Rauwolfia serpentina(インドニ蛇根)の副作用と注意点
薬用
Rauwolfiaは高血圧、神経過敏、不眠症の治療に利用されます。インドでは「精神障害のハーブ」と呼ばれ、精神疾患の緩和にも用いられます。Reserpine(リセリジン)とその誘導体は、処方鎮静剤の重要成分です。
がん、肝疾患、精神疾患の民間療法にも使われますが、米国がん協会は科学的根拠がないとしています。インドでは、蛇咬やサソリ刺傷の外用薬としても利用された歴史があります。
形態
Reserpineは米国FDAが承認した処方薬で、錠剤および注射剤として提供されています。英国でも処方薬として、ドイツでは高血圧治療薬として認可されています。
米国ではサプリメントとして全草、乾燥粉末、エキスなどが販売され、内部・外部の両方で使用可能です。
禁忌
「The Physicians' Desk Reference for Herbal Medicines」(2004年版)によれば、うつ病、潰瘍、嗜鉻細胞腫(副腎腫瘍)を有する人はRauwolfiaを使用すべきではありません。また、授乳中や妊娠中の女性は母乳や胎児への影響が不明なため、使用を避けるべきです。
薬物相互作用
咳・風邪薬や食欲抑制剤と併用すると血圧が急上昇することがあります。アルコールは反応を著しく低下させ、重度の判定障害を引き起こす恐れがあります。抗精神病薬やバルビツール酸系薬剤は効果を増強し、ジゴキシン系薬剤と併用すると徐脈を招くことがあります。パーキンソン病薬のレボドパと同時に使用すると、薬効が低下し不随意運動が現れることがあります。
副作用
主な副作用として、鼻づまり、抑うつ、倦怠感、勃起不全が報告されています。Reserpineは重度の抑うつ、食欲増進、体重増加を引き起こすことがあり、眠気も伴うため、車両や重機の操作は注意が必要です。

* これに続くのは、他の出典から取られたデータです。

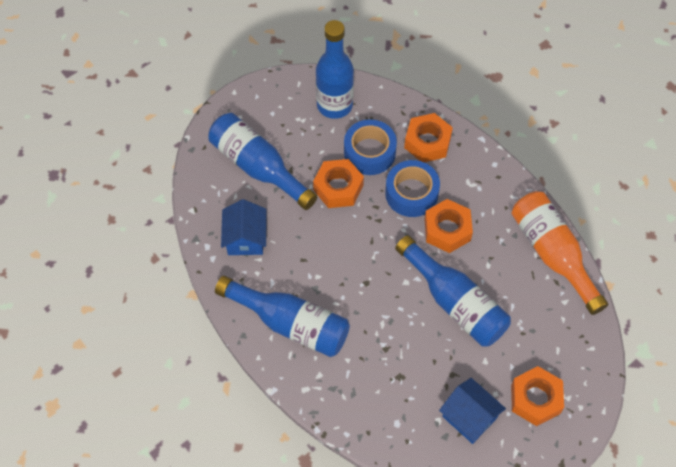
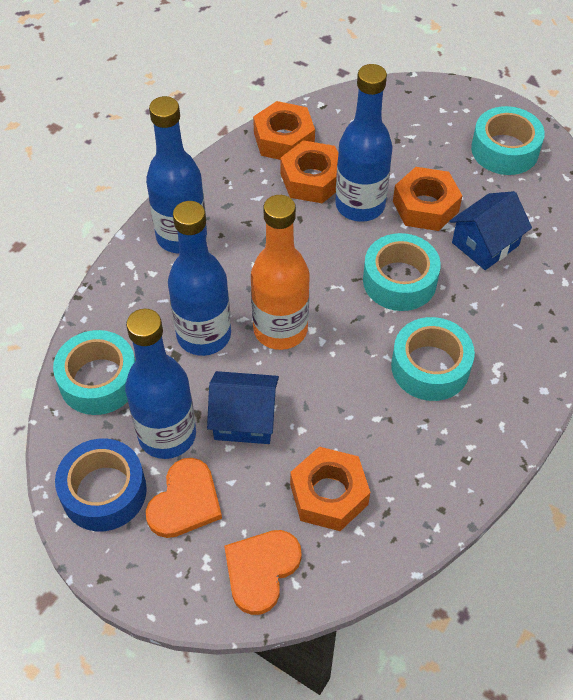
blue tape: [344,119,397,175] [385,160,440,217] = 2 -> [55,438,147,531] = 1
orange heart: none = 0 -> [146,458,222,538] [224,530,302,615] = 2
turquoise tape: none = 0 -> [53,330,135,415] [363,233,441,311] [391,317,475,401] [471,106,545,175] = 4

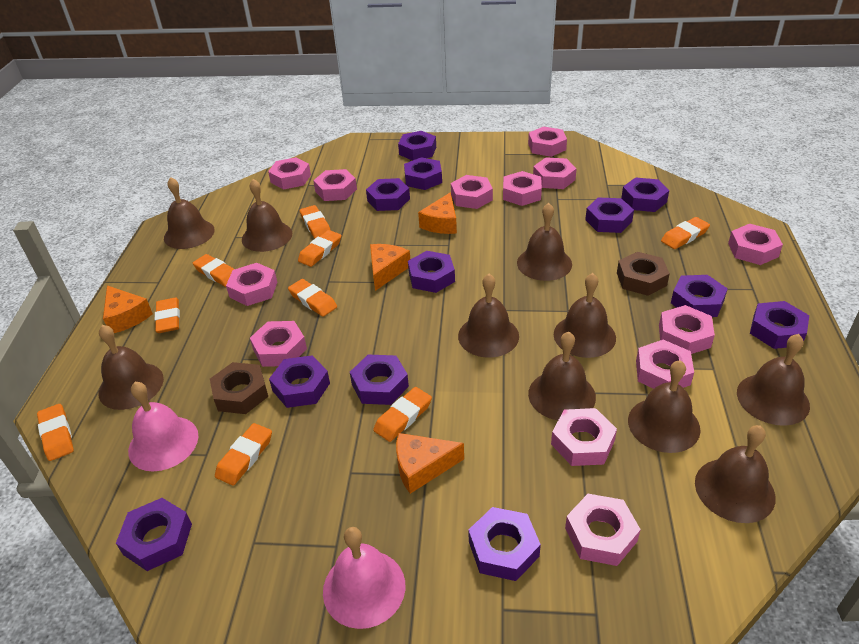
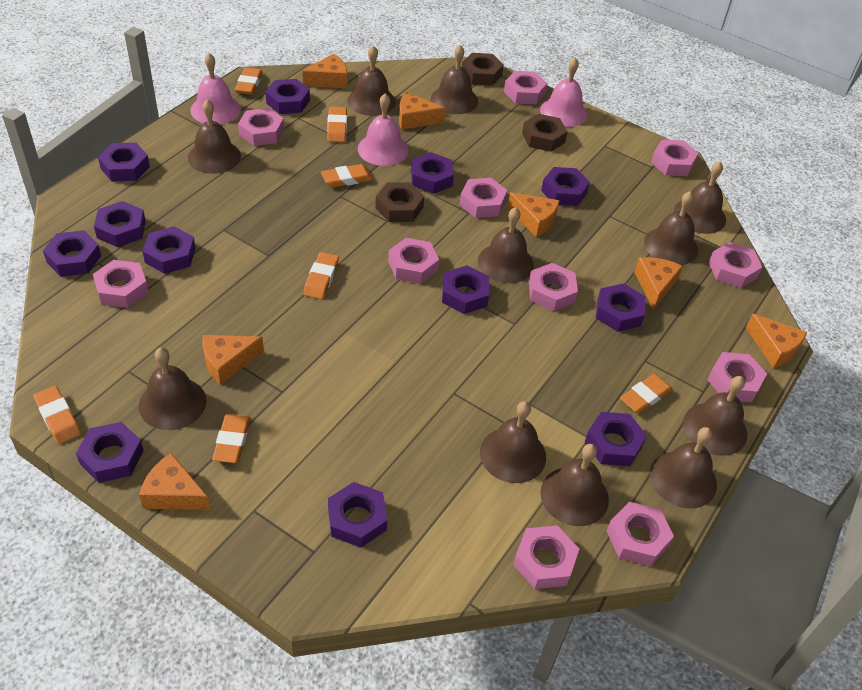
brown bell: [99,325,164,410] [164,177,215,249] [242,179,292,252] [458,274,519,358] [517,203,572,281] [528,332,596,420] [554,273,616,358] [628,360,701,453] [695,425,776,523] [737,334,810,426] = 10 -> [139,347,206,430] [188,99,241,174] [348,46,396,116] [431,45,478,114] [478,207,534,283] [480,401,546,483] [540,444,609,526] [644,191,698,265] [650,427,717,508] [674,161,726,234] [683,376,747,456] = 11
brown nut: [210,362,268,414] [617,252,670,296] = 2 -> [375,182,424,222] [462,53,504,86] [522,114,568,152] = 3
orange cheese: [103,285,153,333] [370,244,410,291] [396,433,464,494] [418,192,457,234] = 4 -> [139,453,210,510] [202,335,264,385] [302,54,347,88] [399,92,446,130] [508,193,560,237] [634,257,683,310] [746,314,807,368] = 7
orange eraser: [37,404,74,461] [155,298,180,333] [193,254,234,287] [215,423,272,486] [288,279,337,317] [298,230,341,267] [300,205,330,239] [373,387,432,442] [661,217,710,249] = 9 -> [33,386,81,444] [212,414,251,463] [235,67,263,95] [303,252,339,299] [321,164,373,188] [327,107,347,142] [620,374,672,414] = 7
pink bell: [128,382,199,471] [323,527,405,629] = 2 -> [190,53,241,125] [358,93,408,166] [540,58,588,127] = 3
pink nut: [226,263,277,306] [250,321,307,367] [268,157,311,190] [313,169,357,201] [451,175,493,209] [503,171,542,206] [528,126,567,157] [533,157,577,189] [551,408,617,466] [565,494,641,566] [636,340,694,389] [659,305,715,354] [728,224,783,265] = 13 -> [93,260,149,308] [238,108,284,146] [388,238,439,284] [460,178,507,218] [504,71,547,104] [513,526,579,589] [529,263,578,311] [607,502,674,566] [651,140,698,176] [707,352,767,402] [709,242,762,288] = 11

動物実験でマウスにがんを誘発することが確認されており、米国国立毒性プログラムは「可能性のある発がん性物質」と分類しています。ヒトにおいてもがんリスクがやや上昇するとの報告があります。
歴史
Rauwolfiaの利用は紀元前500年頃のヒンドゥー教典に記録されています。西洋では1943年にインドの医師がその鎮静作用と高血圧治療効果を報告するまでほとんど知られていませんでした。米国ではReserpineが電気ショック療法やロボトミーに代わる精神疾患治療薬として急速に普及しました。